Robert Downey Jr. Can Already Buy Us All, But Soon He’ll Be Able To Buy Us All Twice

October 9, 2015 / Posted by:

Usually steam rises up into Goopy Paltrow’s parts. But after she finds out about Robert Downey Jr.’s pay raise, organic, filtered steam is going to shoot out of her ears, b-hole, mouth and everywhere else. Goopy is going to rage. Goopy recently spoke about the wage gap in Hollywood and she said this about how RDJ’s salary:

“Look, nobody is worth the money that Robert Downey Jr. is worth. But if I told you the disparity, you would probably be surprised.”

That wage gap is about to get a whole lot wider.

Forbes reported that last year, RDJ brought in $80 million and most of that money came from the back-end (wink wink) of Avengers: Age of Ultron. RDJ also reportedly got $40 million to play Iron Man again in Captain America: Civil War. Well, RDJ’s going to need a much bigger checking account if Bleeding Cool is right.

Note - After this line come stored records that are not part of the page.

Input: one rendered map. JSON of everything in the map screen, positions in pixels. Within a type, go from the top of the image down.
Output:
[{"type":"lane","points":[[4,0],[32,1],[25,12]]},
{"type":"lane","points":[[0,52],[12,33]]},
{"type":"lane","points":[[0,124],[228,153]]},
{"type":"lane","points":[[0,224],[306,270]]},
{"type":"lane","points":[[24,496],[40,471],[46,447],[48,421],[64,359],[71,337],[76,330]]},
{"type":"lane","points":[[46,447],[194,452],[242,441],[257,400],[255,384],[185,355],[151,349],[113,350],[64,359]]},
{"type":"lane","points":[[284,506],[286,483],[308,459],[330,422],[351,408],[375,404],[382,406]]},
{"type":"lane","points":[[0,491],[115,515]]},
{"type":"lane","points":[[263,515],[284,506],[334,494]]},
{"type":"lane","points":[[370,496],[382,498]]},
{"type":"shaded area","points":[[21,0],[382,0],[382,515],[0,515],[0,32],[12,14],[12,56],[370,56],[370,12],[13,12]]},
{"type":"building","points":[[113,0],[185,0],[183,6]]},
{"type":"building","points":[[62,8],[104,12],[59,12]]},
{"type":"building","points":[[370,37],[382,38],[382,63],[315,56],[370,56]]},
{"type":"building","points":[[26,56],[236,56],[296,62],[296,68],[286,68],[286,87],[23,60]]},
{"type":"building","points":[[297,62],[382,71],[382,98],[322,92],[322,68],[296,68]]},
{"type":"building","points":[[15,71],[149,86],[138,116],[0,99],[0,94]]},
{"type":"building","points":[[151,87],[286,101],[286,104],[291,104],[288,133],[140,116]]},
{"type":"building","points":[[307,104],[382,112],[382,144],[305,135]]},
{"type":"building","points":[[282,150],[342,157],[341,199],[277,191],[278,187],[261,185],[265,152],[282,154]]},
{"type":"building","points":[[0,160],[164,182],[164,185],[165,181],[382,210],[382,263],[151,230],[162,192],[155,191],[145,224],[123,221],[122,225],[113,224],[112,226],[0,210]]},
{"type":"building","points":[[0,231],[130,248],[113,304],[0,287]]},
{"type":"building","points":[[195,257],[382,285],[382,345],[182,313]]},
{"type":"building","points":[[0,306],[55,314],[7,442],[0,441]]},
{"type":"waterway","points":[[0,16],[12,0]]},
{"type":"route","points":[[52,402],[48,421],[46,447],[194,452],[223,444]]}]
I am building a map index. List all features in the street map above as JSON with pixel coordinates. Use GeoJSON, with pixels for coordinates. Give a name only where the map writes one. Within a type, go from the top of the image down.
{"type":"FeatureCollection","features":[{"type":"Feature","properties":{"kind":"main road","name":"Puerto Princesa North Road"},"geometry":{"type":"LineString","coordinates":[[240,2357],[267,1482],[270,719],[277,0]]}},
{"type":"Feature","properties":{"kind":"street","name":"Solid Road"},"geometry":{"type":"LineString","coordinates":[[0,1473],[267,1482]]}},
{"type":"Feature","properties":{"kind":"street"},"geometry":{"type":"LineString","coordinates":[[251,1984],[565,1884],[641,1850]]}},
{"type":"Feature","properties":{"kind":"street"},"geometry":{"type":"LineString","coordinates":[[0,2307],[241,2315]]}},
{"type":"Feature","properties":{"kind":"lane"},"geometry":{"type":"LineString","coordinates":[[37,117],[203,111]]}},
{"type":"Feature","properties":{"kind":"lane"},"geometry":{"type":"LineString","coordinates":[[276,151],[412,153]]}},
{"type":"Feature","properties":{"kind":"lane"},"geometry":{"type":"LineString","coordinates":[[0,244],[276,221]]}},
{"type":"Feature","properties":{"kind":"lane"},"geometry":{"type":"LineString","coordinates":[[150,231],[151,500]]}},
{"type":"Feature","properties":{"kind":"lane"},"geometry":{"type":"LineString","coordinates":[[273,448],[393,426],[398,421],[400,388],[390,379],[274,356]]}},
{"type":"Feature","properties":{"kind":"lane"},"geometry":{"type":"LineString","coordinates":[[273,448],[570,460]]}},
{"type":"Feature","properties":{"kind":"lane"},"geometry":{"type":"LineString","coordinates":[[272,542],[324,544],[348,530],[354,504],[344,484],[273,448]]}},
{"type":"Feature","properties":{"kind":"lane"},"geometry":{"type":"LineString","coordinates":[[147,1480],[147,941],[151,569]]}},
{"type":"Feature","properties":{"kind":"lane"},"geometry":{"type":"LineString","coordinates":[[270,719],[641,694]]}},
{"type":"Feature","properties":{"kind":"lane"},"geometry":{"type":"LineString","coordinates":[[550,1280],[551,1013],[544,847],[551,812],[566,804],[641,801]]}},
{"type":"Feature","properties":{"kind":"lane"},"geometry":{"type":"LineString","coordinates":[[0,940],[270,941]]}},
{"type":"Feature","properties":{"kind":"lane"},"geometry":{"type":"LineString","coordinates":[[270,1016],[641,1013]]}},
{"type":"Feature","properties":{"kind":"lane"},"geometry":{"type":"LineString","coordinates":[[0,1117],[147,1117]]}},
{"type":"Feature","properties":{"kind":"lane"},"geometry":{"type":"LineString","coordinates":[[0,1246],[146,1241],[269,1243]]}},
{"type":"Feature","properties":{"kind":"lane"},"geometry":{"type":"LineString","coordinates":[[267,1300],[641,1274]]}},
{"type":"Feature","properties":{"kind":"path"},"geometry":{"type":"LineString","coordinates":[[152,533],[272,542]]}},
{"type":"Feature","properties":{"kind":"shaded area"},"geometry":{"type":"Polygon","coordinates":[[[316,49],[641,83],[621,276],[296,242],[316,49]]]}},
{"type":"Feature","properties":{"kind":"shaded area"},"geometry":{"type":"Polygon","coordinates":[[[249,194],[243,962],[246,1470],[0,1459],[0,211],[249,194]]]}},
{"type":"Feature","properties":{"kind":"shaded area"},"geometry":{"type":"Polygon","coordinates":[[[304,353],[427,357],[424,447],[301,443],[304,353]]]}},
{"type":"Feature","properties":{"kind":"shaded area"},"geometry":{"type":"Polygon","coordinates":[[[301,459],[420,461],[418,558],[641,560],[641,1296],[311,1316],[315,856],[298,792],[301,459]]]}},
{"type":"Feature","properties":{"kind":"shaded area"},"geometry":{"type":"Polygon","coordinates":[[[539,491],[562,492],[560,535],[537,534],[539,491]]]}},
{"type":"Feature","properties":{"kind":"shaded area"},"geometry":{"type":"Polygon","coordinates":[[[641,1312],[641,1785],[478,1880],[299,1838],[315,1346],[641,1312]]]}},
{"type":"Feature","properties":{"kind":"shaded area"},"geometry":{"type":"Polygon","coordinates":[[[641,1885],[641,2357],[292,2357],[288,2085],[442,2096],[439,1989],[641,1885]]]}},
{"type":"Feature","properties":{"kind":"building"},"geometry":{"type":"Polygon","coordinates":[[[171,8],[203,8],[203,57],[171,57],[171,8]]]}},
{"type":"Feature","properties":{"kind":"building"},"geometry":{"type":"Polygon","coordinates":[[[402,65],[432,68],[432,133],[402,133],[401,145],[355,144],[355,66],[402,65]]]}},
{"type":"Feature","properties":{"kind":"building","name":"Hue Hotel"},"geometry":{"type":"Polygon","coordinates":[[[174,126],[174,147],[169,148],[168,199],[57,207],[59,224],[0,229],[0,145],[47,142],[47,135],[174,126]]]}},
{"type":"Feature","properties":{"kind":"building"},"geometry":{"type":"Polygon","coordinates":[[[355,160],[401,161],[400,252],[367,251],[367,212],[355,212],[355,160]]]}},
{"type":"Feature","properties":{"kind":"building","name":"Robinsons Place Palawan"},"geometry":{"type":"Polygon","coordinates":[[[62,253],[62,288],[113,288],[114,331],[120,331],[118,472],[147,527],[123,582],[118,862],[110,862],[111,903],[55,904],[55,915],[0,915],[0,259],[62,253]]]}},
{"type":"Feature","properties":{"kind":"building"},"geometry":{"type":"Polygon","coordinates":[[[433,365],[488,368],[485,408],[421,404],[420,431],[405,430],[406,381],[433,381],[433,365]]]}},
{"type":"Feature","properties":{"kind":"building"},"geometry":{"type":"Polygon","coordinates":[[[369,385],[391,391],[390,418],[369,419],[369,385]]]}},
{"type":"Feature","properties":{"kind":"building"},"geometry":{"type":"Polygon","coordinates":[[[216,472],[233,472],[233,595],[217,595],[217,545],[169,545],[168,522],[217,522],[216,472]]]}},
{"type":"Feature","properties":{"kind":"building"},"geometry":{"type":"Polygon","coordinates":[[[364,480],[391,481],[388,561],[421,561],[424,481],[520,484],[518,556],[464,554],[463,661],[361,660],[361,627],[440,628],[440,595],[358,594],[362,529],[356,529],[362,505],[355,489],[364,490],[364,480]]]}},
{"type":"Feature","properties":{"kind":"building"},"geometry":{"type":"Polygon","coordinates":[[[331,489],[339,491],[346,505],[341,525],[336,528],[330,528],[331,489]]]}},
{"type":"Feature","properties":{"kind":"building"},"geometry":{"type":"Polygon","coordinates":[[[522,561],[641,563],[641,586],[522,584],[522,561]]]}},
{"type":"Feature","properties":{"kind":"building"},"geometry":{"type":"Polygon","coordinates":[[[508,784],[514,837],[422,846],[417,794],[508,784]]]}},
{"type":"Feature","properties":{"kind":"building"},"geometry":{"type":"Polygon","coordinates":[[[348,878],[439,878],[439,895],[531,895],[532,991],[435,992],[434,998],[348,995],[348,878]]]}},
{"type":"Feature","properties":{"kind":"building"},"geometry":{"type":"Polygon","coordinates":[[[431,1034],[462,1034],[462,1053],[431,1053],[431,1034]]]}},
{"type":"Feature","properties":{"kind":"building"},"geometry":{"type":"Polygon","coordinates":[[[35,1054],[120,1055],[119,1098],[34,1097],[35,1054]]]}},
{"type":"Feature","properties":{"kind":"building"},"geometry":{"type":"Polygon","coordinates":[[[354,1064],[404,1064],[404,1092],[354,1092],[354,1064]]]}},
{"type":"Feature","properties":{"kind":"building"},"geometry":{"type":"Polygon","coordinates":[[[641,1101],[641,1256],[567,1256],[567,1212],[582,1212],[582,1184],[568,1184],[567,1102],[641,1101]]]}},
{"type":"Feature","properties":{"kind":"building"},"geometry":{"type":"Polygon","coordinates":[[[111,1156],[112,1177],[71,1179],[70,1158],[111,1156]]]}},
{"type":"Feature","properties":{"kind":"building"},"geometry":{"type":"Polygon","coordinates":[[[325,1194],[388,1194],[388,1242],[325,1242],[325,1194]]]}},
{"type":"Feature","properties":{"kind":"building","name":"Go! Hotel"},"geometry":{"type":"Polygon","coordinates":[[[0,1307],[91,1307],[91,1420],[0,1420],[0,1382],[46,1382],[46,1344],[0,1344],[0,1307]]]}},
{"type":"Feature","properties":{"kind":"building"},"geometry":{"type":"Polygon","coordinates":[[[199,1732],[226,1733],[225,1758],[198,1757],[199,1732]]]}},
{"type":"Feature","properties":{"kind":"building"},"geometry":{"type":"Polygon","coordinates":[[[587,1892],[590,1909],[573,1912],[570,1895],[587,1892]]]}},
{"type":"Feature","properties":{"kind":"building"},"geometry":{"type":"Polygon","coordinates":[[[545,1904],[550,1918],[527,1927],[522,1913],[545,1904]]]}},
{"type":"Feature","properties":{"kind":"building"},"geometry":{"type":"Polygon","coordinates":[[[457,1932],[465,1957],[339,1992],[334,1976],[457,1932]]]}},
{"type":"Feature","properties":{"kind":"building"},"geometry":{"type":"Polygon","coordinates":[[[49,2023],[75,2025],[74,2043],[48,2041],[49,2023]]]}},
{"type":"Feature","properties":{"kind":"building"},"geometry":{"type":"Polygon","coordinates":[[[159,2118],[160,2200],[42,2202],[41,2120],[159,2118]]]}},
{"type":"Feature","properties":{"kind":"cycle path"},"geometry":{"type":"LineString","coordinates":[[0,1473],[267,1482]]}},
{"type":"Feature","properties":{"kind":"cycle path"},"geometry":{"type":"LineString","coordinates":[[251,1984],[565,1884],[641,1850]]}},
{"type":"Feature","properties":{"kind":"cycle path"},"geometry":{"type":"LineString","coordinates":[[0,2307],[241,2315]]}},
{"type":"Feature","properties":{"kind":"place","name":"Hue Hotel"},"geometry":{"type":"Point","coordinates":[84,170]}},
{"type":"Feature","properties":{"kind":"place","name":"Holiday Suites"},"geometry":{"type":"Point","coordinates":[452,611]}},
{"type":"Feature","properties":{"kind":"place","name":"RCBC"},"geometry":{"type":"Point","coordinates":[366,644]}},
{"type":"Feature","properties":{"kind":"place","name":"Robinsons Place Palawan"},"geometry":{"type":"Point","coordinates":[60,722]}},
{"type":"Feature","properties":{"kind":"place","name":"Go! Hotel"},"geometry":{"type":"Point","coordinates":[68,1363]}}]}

Bleeding Cool says that the next two Avenger movies, Infinity War Part One and Two, will have a combined budget of $1 billion. $400 million of that $1 billion will be used to pay the main cast, director, producers and screenwriters. And of that $400 million, half of it will go into RDJ’s cleavage, meaning he’s going to make $200 million for both movies.

$200 million?!!!

Each of those Avengers movies will most likely make more than $1 billion each worldwide, but still. I agree with Goopy and I can’t believe I typed that.

Since I have a gutter brain that’s always thinking about man ass, my first thought was that he’s getting paid $200 million and he doesn’t even get naked in that shit. You know how in Working Girl when Joan Cusack is going through Sigourney Weaver’s closet and she picks up a dress and says, “Six thousand dollars?! It’s not even leather!” I used the same tone she used to say, “Two hundred million dollars?! He doesn’t even get naked!

But get money, RDJ. And congrats to his managers and agents who probably came their genitals off after they made that deal. The good news is that they’re so rich that they can buy new genitals.